Maria Stepanovna managed to preserve the house and memorabilia. In the 30s, Voloshin's works are not just out of print - his poems are explicitly banned. For the authorities categorically not acceptable to his position, which he expressed during the revolution. For possession of his poems during these years, one could well get a sentence. For example, in 1936 the poetess N. Anufrieva. She lived her youth in the Crimea, was acquainted with M. Voloshin, and now for the storage of his poems she was given 8 years in the camps.

However, his widow continues to live in his house, keeps it during the occupation, hides in the basement from the bombing of books and paintings. The House of Creativity in Koktebel (now the town is called "Planerskoe", and the House of Creativity belongs to Litfond) also exists, but new modern buildings are being built for it. Creative intelligentsia still gathers here. Among the regulars Planerskoe - Vasily Aksenov, Yevgeny Yevtushenko, Julia Drunina, Marietta Shaginyan and others.

Since the 1970s Voloshin's legacy gradually begins to return to readers. In Koktebel settled Vladimir Petrovich Kupchenko - the second person to whom we owe the existence of the museum. He worked as a watchman at the House of Creativity, communicated with Maria Stepanovna. In the nineties it was he who published the first biography of Voloshin, as well as many documents about him - memories, correspondence. V. Kupchenko is preparing the first full-fledged collection of Voloshin's works.

Now in the museum you can see the memorial rooms of M. Voloshin, untouched since the early 20th century. A huge library with autographs of almost all famous people of that time is kept here.

The collection of silver age paintings in this museum is one of the most extensive. Here are the works of Voloshin himself and his many friends. There are works by A. Benois, K. Petrov-Vodkin, A. Lentulov, I. Ehrenburg and many others. Also in the collection there is a collection of Japanese prints, left from the very owner of the house.

One of the most famous exhibits is "Tsarina Taiah". Once in Paris, M. Voloshin saw a cast of an ancient Egyptian sculpture - and it struck him in the heart with its beauty and resemblance to his then wife Margarita Sabashnikova. He ordered a cast of this portrait in Koktebel (and another cast was ordered by Professor Tsvetaeva, the father of the poetess Marina Tsvetaeva for his museum, now there is a cast there). The artist placed the sculpture in his studio so that the moonlight fell on it on summer nights, dedicated poems to it... The name "Taiach" he invented himself - no ancient Egyptian queen or goddess exists. In fact, the Egyptian queen's name was Mutnodjemet.
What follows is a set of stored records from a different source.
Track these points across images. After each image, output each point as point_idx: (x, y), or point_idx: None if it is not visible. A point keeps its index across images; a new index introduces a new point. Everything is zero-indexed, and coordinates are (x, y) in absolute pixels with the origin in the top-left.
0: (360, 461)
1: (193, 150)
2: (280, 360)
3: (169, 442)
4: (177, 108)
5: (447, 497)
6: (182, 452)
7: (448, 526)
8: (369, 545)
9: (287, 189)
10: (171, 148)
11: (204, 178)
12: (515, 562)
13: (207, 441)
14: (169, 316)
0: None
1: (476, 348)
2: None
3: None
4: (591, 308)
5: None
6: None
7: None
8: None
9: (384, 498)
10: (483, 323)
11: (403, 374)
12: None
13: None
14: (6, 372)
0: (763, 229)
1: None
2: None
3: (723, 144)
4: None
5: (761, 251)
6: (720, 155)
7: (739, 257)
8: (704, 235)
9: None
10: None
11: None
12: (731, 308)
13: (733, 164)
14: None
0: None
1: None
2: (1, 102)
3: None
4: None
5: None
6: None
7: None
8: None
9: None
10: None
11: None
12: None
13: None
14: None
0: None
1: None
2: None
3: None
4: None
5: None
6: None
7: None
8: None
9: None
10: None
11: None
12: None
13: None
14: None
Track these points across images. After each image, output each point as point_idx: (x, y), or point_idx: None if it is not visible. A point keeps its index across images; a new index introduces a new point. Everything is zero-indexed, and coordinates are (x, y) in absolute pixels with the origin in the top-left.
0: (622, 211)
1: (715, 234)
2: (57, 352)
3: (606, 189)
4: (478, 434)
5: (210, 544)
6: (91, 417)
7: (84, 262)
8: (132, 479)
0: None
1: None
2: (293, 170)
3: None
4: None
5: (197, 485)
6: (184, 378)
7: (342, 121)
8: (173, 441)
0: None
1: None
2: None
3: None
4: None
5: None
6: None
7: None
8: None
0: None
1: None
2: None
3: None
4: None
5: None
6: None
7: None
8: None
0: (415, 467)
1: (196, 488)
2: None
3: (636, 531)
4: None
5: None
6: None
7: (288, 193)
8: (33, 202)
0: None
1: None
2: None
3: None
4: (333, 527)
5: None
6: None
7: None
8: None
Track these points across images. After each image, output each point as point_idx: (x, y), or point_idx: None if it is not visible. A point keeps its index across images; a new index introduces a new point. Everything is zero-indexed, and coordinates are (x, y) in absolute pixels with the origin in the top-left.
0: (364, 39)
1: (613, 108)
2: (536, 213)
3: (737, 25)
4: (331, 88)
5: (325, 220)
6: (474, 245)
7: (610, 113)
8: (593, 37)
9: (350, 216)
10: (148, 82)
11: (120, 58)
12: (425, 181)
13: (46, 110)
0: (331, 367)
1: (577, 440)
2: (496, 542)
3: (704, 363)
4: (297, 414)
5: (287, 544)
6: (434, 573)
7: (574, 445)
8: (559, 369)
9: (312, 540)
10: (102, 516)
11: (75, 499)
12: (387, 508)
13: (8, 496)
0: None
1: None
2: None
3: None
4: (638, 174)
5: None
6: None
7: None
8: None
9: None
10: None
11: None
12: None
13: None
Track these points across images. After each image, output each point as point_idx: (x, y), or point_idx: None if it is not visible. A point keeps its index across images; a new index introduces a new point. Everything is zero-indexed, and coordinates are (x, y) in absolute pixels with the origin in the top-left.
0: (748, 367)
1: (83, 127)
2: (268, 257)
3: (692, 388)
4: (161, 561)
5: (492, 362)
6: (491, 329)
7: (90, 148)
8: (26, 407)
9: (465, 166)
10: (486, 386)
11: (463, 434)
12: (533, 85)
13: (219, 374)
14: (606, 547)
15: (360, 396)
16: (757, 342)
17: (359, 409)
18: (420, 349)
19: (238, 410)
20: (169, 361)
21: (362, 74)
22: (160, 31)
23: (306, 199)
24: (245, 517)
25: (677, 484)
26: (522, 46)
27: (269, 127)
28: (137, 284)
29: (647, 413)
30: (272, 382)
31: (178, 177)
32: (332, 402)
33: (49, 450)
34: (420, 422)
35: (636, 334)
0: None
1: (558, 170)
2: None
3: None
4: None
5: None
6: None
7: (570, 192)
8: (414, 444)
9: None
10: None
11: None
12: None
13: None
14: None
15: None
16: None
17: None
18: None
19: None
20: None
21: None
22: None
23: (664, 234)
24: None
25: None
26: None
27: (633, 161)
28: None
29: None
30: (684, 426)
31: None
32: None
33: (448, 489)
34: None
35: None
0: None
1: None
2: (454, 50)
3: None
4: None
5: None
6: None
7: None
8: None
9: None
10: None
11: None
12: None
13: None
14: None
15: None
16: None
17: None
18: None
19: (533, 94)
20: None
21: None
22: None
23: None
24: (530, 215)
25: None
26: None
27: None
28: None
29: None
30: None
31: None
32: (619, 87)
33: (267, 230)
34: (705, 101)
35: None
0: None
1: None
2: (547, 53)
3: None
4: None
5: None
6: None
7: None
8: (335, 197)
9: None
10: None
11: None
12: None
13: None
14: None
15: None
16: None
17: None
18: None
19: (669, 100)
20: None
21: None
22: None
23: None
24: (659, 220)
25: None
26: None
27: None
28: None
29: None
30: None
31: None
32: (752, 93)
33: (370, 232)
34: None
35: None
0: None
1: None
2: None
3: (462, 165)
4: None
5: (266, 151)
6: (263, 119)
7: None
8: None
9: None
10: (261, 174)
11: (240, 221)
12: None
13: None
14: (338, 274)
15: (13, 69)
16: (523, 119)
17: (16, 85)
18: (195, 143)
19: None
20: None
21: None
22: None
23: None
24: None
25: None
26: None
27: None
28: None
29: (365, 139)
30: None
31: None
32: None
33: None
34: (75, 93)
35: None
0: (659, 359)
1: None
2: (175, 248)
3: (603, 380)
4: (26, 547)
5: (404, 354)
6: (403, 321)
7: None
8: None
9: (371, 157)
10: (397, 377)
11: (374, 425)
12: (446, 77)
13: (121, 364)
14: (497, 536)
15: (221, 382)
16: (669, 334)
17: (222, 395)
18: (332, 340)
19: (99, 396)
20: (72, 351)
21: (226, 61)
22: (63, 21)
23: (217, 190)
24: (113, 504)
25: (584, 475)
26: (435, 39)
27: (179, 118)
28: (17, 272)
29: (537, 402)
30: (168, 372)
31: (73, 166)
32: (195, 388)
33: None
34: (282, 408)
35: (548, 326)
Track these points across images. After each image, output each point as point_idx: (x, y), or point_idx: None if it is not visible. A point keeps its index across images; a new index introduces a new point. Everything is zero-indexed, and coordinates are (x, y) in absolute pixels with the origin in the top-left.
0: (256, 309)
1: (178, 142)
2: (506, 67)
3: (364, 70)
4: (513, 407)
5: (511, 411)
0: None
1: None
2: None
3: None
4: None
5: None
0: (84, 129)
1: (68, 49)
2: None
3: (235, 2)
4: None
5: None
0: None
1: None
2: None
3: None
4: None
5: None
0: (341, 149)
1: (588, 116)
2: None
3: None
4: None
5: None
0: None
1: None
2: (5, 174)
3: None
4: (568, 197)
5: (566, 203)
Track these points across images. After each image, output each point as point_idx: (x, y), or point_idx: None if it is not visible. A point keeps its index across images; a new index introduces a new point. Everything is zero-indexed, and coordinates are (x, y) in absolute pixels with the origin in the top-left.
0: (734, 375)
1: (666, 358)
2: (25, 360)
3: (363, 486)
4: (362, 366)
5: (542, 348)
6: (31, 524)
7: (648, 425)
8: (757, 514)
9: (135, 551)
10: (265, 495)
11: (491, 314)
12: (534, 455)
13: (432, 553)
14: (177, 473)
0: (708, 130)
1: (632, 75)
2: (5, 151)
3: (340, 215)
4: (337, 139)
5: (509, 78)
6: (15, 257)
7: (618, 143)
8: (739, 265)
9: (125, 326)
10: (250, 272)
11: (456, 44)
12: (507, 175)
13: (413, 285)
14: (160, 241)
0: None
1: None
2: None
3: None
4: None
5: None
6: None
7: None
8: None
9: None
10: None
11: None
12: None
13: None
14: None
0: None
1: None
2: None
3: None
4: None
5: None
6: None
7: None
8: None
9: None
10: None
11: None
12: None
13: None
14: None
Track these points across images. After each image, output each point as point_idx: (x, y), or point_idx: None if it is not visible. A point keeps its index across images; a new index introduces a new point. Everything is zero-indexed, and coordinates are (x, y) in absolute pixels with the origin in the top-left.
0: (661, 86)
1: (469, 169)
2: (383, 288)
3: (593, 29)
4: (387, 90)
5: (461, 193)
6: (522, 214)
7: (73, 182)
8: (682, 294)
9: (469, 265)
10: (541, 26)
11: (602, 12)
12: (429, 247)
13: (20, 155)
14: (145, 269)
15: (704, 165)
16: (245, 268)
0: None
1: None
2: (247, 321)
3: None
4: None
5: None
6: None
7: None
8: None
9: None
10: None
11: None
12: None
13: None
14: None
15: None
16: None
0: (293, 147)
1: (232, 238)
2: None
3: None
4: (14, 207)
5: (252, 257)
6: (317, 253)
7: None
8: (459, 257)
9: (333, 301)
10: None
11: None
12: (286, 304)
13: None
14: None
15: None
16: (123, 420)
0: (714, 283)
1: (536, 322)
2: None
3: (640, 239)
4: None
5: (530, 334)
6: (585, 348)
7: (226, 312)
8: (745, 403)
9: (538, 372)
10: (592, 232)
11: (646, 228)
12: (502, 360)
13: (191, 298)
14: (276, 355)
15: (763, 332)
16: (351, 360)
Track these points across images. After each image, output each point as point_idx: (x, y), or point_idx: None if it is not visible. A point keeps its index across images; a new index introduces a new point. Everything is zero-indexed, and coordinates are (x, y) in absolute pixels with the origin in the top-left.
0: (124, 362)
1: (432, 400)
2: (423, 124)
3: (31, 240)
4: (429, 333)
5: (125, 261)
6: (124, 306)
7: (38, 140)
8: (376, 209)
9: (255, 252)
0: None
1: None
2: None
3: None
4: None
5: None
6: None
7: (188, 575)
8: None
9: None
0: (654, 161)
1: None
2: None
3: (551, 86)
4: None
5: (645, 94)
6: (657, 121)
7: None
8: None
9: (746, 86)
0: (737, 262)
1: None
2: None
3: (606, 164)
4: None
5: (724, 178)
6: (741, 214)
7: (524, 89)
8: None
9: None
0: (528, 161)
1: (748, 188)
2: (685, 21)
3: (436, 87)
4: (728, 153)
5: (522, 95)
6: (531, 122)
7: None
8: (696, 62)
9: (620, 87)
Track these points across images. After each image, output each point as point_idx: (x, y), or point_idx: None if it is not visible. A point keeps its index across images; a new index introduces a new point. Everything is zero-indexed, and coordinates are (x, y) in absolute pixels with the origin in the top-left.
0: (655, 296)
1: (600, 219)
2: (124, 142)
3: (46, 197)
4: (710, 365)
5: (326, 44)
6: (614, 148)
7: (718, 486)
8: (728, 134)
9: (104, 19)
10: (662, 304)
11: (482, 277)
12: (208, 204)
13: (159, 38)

But she became for him the image of his tragic love, and "Taiach's cabin", the workshop - the place of creative inspiration.

Here are stored numerous jewellery: shells, figurines, "gabriaki" - dry roots of various exotic shapes, which once gave a creative pseudonym Cherubina de Gabriac.

The museum holds exhibitions, regular Voloshin readings, and continues to publish materials from its collections.

Interesting Facts

In early childhood, M. Voloshin met the artist Surikov in Moscow. He was walking with his nanny and saw a man painting a winter Moscow landscape from an easel. This so struck the boy that it was from that moment that he became interested in painting and decided to become an artist. Subsequently, he wrote a book about Surikov.

In 1917 in the capital bearded Max Voloshin workers were mistaken for Karl Marx.

Many said that Voloshin was able to remove pain with his hands, and once, snapping his fingers, lit a curtain.

On a side note

  • Location: Koktebel settlement, Morskaya Street, 43.

  • How to get there: the house is located on the seafront, so you can get there either on foot from the bus station "Pgt Koktebel" or by boat from Feodosia.

  • Official website: http://киммерия-волошина.рф/muzei-zapovednika/dom-muzej-m-voloshina/

  • Opening hours: in summer from 10:00 to 18:00, in winter from 10:00 to 16:00.

  • Ticket price: adult 170 rubles, concessionary 110 rubles.